Despite $1.6M deficit, SFPS board pushes bonuses
Members want to explore tapping $3M pool for stipends, student programs
Santa Fe Public Schools is once again facing some tough financial choices, trying to determine the best way to bridge a $1.6 million gap in its roughly $102 million operating budget for 2018-19.
Still, district employees could be in line for stipends or bonus pay if the board approves a plan to use $500,000 from a $3 million pool of funding mostly generated through the sale of the former Alvord and Kaune elementary schools’ buildings.
The district also is bound by state law to give raises to teachers and other employees at a cost of $2.7 million. Though the district received a slight increase in its state funding this year, that bump was offset by the mandated pay hikes.
Complicating matters, the shortfall may impede school board members’ plans to launch a number of new initiatives in an effort to better serve the nearly 13,000 students in the public schools as the district prepares to update its five-year educational improvement plan.
The four board members who met Tuesday for a special budgetfocused study session said they want to limit cuts — and ease the pain — by using the $3 million in nonrecurring funds.
Some of that money could be used for one-time bonuses, board members said. The district employs about 1,500 teachers and staff.
State law prohibits districts from using nonrecurring funds for employee compensation, Superintendent Veronica García told the board, but she said she believes the district could work with the local teachers unions to find a legal way to offer the bonuses.
Some board members asked how the district would dole out those funds. Would every employee get the same amount or would the payouts be based on an employee’s impact on students?
Grace Mayer, president of the National Education AssociationSanta Fe, at one point warned the board that it was publicly engaging in labor negotiations.
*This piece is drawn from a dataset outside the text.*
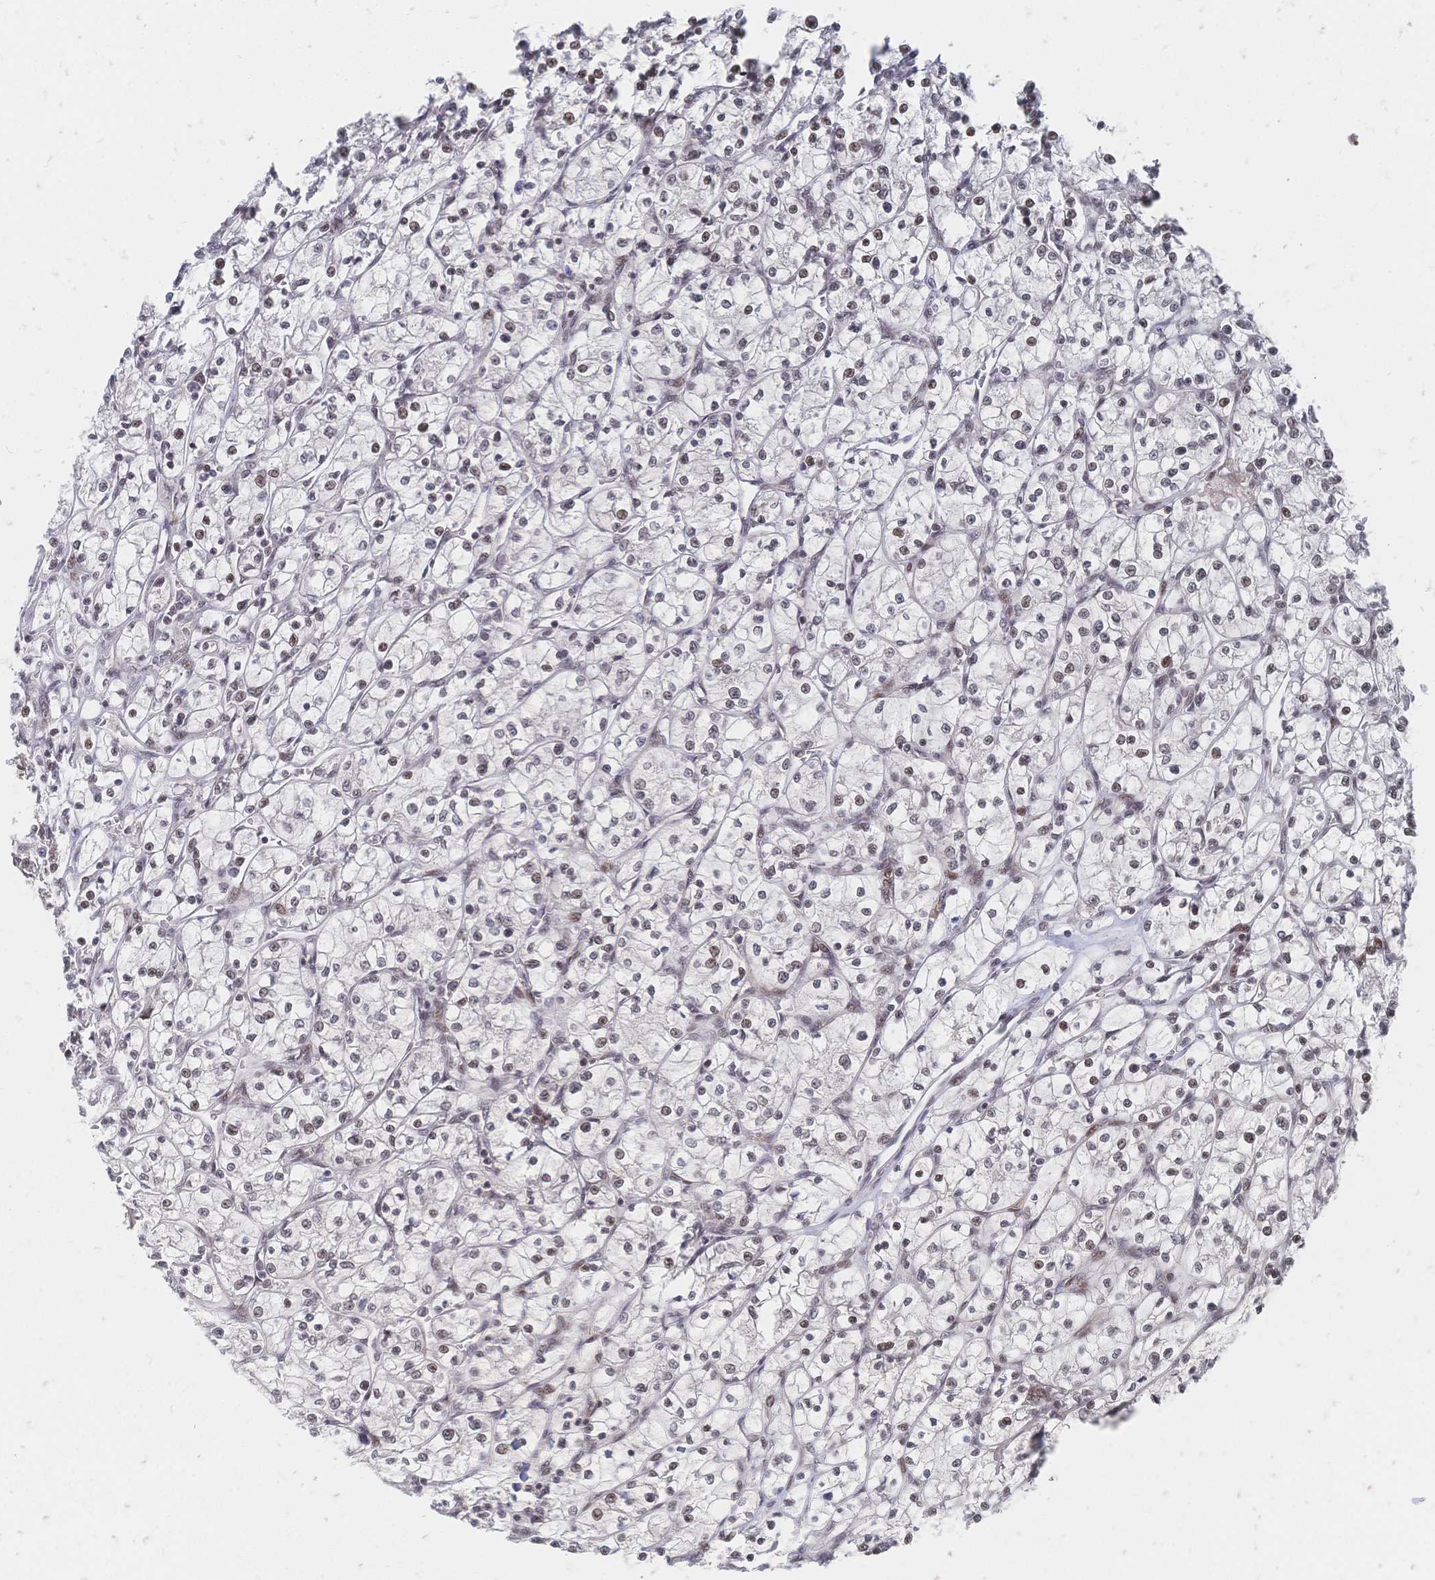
{"staining": {"intensity": "moderate", "quantity": "25%-75%", "location": "nuclear"}, "tissue": "renal cancer", "cell_type": "Tumor cells", "image_type": "cancer", "snomed": [{"axis": "morphology", "description": "Adenocarcinoma, NOS"}, {"axis": "topography", "description": "Kidney"}], "caption": "Adenocarcinoma (renal) was stained to show a protein in brown. There is medium levels of moderate nuclear staining in about 25%-75% of tumor cells.", "gene": "NELFA", "patient": {"sex": "female", "age": 64}}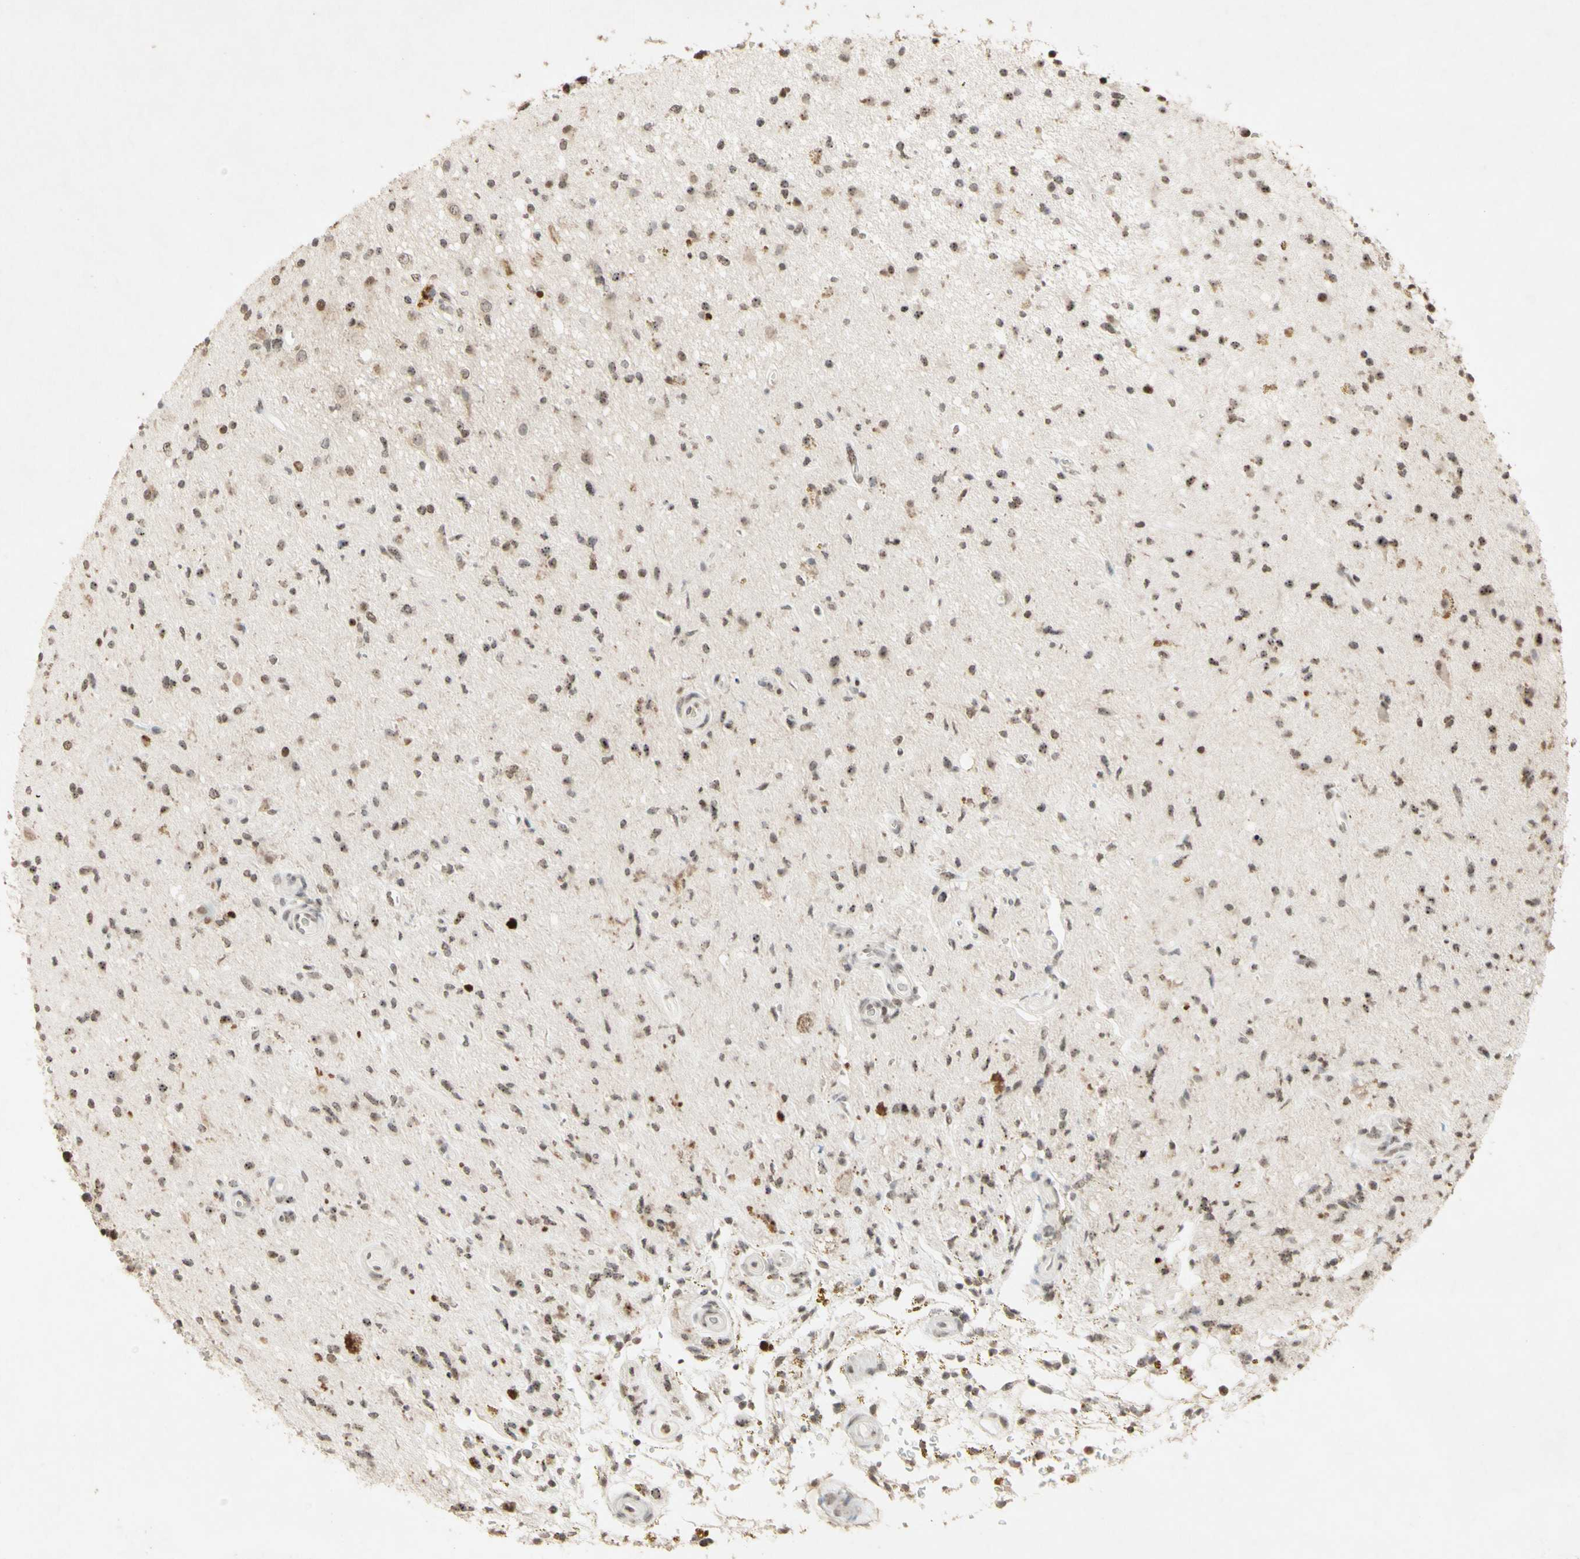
{"staining": {"intensity": "weak", "quantity": "<25%", "location": "nuclear"}, "tissue": "glioma", "cell_type": "Tumor cells", "image_type": "cancer", "snomed": [{"axis": "morphology", "description": "Glioma, malignant, High grade"}, {"axis": "topography", "description": "Brain"}], "caption": "DAB immunohistochemical staining of malignant high-grade glioma exhibits no significant staining in tumor cells.", "gene": "CENPB", "patient": {"sex": "male", "age": 33}}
Board President Steven Carrillo shot back that if Mayer was unhappy, she could “run for the [school] board.”
None of the board members voted to approve a district recommendation to cut about $375,000 from professional development programs. Instead, they agreed the district can use some of the $3 million in nonrecurring funds
to cover those costs.
And when García suggested cutting back on some administrative positions to save $285,000, Carrillo said he had concerns that such cuts “are going to cause unwarranted strain on those remaining.
“We still have to function,” he said, “and I don’t want anybody working 60 hours a week.”
The board members appeared committed to finding funds to add social worker positions, pursue math and science initiatives and put support systems in place to ensure that first-graders are reading to grade level.
Budget cuts are nothing new for Santa Fe Public Schools, which for years has faced similar challenges in balancing revenues and expenses. In bleak economic years, the board has gone so far as to close, or threaten to close, schools to save money — always an unpopular move. This year, such extreme measures seem unnecessary.
Still, García told the board that when you have to cut $1.6 million, “You can’t nickeland-dime it.”
Board member Lorraine Price, who has been sick and has missed several recent meetings, was not present.
The board will continue to work on the details of the budget over a series of Tuesday night meetings through May.